Reproduce the text of the items from the very start up to and including the line that contains "reneurship in Emerging", leaving out the pictures.

____________

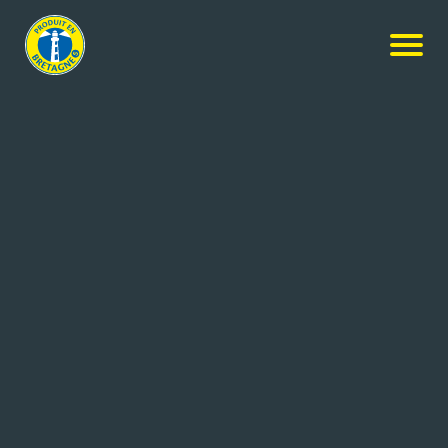
NOS PRODUITS
Rechercher
+ de critères
4
résultats
LA BIGOUDENNE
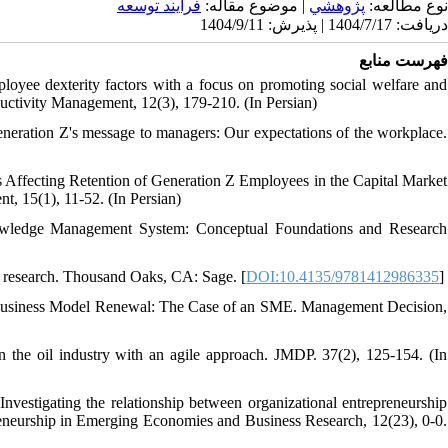
نوع مطالعه:
پژوهشي
| موضوع مقاله:
فرایند توسعه
دریافت: 1404/7/17 | پذیرش: 1404/9/11
فهرست منابع
oyee dexterity factors with a focus on promoting social welfare and
oductivity Management, 12(3), 179-210. (In Persian)
neration Z's message to managers: Our expectations of the workplace.
ors Affecting Retention of Generation Z Employees in the Capital Market
 15(1), 11-52. (In Persian)
wledge Management System: Conceptual Foundations and Research
ve research. Thousand Oaks, CA: Sage. [
DOI:10.4135/9781412986335
]
ven Business Model Renewal: The Case of an SME. Management Decision,
n the oil industry with an agile approach. JMDP. 37(2), 125-154. (In
nvestigating the relationship between organizational entrepreneurship
reneurship in Emerging Economies and Business Research, 12(23), 0-0.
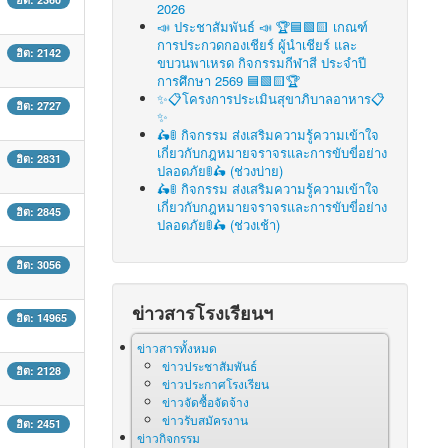
2026
📣 ประชาสัมพันธ์ 📣 🏆🟦🟩🟨 เกณฑ์
การประกวดกองเชียร์ ผู้นำเชียร์ และ
ฮิต: 2142
ขบวนพาเหรด กิจกรรมกีฬาสี ประจำปี
การศึกษา 2569 🟦🟩🟨🏆
✨📋โครงการประเมินสุขาภิบาลอาหาร📋
ฮิต: 2727
✨
🛵🚦 กิจกรรม ส่งเสริมความรู้ความเข้าใจ
เกี่ยวกับกฎหมายจราจรและการขับขี่อย่าง
ฮิต: 2831
ปลอดภัย🚦🛵 (ช่วงบ่าย)
🛵🚦 กิจกรรม ส่งเสริมความรู้ความเข้าใจ
เกี่ยวกับกฎหมายจราจรและการขับขี่อย่าง
ฮิต: 2845
ปลอดภัย🚦🛵 (ช่วงเช้า)
ฮิต: 3056
ข่าวสารโรงเรียนฯ
ฮิต: 14965
ข่าวสารทั้งหมด
ข่าวประชาสัมพันธ์
ฮิต: 2128
ข่าวประกาศโรงเรียน
ข่าวจัดซื้อจัดจ้าง
ข่าวรับสมัครงาน
ฮิต: 2451
ข่าวกิจกรรม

____________

__Answer to this exercise__:
NOS PRODUITS
Rechercher
+ de critères
4
résultats
LA BIGOUDENNE
نوع مطالعه:
پژوهشي
| موضوع مقاله:
فرایند توسعه
دریافت: 1404/7/17 | پذیرش: 1404/9/11
فهرست منابع
oyee dexterity factors with a focus on promoting social welfare and
oductivity Management, 12(3), 179-210. (In Persian)
neration Z's message to managers: Our expectations of the workplace.
ors Affecting Retention of Generation Z Employees in the Capital Market
 15(1), 11-52. (In Persian)
wledge Management System: Conceptual Foundations and Research
ve research. Thousand Oaks, CA: Sage. [
DOI:10.4135/9781412986335
]
ven Business Model Renewal: The Case of an SME. Management Decision,
n the oil industry with an agile approach. JMDP. 37(2), 125-154. (In
nvestigating the relationship between organizational entrepreneurship
reneurship in Emerging Economies and Business Research, 12(23), 0-0.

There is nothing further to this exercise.